I still have to tell my father.
-
The day dragged on forever. Every minute of every class was torture, sitting still was just not working for me. I tried to focus, but all my mind could hold was static, and the look on Jordan's face when he saw me walk through the doors of the jail. Releived. He had been counting on me.
And I walked out on him.
I tried all afternoon to sit still and work on homework. I tried to take a nap. I tried to watch a movie. I tried to help Kodachi with her culinary experiments. But by the time ten o'clock rolled around, it was plain to see that static electricity had replaced all the blood in my veins, and the only thing for it was action.

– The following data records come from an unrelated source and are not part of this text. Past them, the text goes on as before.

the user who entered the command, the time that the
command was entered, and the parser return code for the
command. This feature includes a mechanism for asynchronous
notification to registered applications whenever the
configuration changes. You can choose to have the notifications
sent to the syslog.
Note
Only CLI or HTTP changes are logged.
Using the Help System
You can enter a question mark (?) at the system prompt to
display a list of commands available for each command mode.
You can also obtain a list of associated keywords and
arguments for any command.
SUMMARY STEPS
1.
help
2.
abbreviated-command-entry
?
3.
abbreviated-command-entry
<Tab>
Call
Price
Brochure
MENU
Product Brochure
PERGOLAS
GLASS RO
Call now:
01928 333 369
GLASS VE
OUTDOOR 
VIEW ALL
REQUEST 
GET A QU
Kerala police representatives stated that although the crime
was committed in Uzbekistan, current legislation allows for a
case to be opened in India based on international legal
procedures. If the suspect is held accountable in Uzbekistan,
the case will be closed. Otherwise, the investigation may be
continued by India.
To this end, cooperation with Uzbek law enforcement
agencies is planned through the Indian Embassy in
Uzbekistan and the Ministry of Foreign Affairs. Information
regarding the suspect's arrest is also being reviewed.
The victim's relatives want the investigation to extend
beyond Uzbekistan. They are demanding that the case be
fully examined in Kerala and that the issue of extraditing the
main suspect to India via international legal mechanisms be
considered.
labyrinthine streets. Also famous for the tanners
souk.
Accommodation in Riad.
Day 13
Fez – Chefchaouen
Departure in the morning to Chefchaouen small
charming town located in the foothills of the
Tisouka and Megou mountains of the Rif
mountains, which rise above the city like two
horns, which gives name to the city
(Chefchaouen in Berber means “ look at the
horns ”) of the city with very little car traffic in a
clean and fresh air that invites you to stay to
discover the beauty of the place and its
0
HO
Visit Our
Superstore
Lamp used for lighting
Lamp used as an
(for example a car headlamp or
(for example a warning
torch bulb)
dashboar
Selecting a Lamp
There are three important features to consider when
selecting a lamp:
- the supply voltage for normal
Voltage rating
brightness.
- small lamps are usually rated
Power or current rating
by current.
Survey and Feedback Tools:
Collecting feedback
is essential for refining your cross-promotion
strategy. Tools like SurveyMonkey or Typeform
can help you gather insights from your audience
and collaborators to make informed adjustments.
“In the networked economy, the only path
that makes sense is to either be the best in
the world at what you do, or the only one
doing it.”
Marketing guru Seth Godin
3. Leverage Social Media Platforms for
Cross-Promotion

So, at ten o'clock, I put on my shoes and I went out in search of trouble.
There are only a few places in town to find trouble, and not very many of them are exactly hopping on a Monday night. Frat houses, most of them. A girl can almost always count on a drunken frat fight to alleviate her nerves. There are a few local dojos, too, one of which my father actually owns. None of which would be open to challenges tht late at night. It was too late for legitimate trouble, and too early for drunken fights. So, what's a girl to do?
Head out into the mountains, of course. Find some coyotes. Find a bear. Kick the ass of something. Something big.
So I hiked up into the dark woods without a flashlight, without so much as a match. Electricity was humming through my veins and I wanted to fight something. Sometimes, the only emotion you have room for is rage.
When I was younger, before Jordan came to my house and wrecked my world, I used to go outside and break cinderblocks whenever I got upset. If I was sad, I would funnel it into rage. Into martial arts. Then Jordan came, and every time I was sad, he was there to make me smile. Whenever I was dejected, he was right there with a back rub or a freshly backed plate of cookies. He became my new focus, the emotion I funneled all fo my negative energy into was love.
And then we came here to school and everything fell apart.
So I was faced with a choice between doing something girly—crying and eating chocolate until my veins burst—or letting my testosterone take over and doing something stupidly reckless. I've always been the tomboy type.
I ran off the trail, between trees and over bushes, trusting in my less prominent senses to keep me from running into a tree. I was halfway up the mountain when I did run into something, and it wasn't a tree. It was a bear.
In my defense, the bear dropped right out of the tree in front of me, and I didn't have time to swerve. It batted me away, making a strange grunting noise. Without thinking, I rushed at it. A punching bag at last!
My fists and feet sunk into the startled creature, and it was a few moments before it thought to do anything back. But what it did do shocked the ever-loving hell out of me.
It kicked me.
Bears do NOT kick. Or, at least, they don't do scissor kicks at people's stomaches. The blow knocked me back, into something else that was squishy—something that had arms, arms that locked around me and refused to let me go. I kicked at the attacker, but he didn't seem affected.
No, wait, she didn't seem affected.
"Oyaji!" came a startled, female voice from behind me. Then, in English. . .
"Would you stop kicking already? It won't do you any good," the girl holding me warned. I realized, belatedly, that she was shorter than I was. I tried to lift her off the ground by bending forward, but she stayed put.
"There's a bear out here, idiot, and it kicks!" I snarled.
No my best dialogue, but hey, I wasn't exactly in a position to compose sonnets at that point.
"Stop kicking or I'll knock you out!" the voice warned. I kicked her in the shins, hard, and the night rushed up around me, embraceing, smothering, all-encompassing.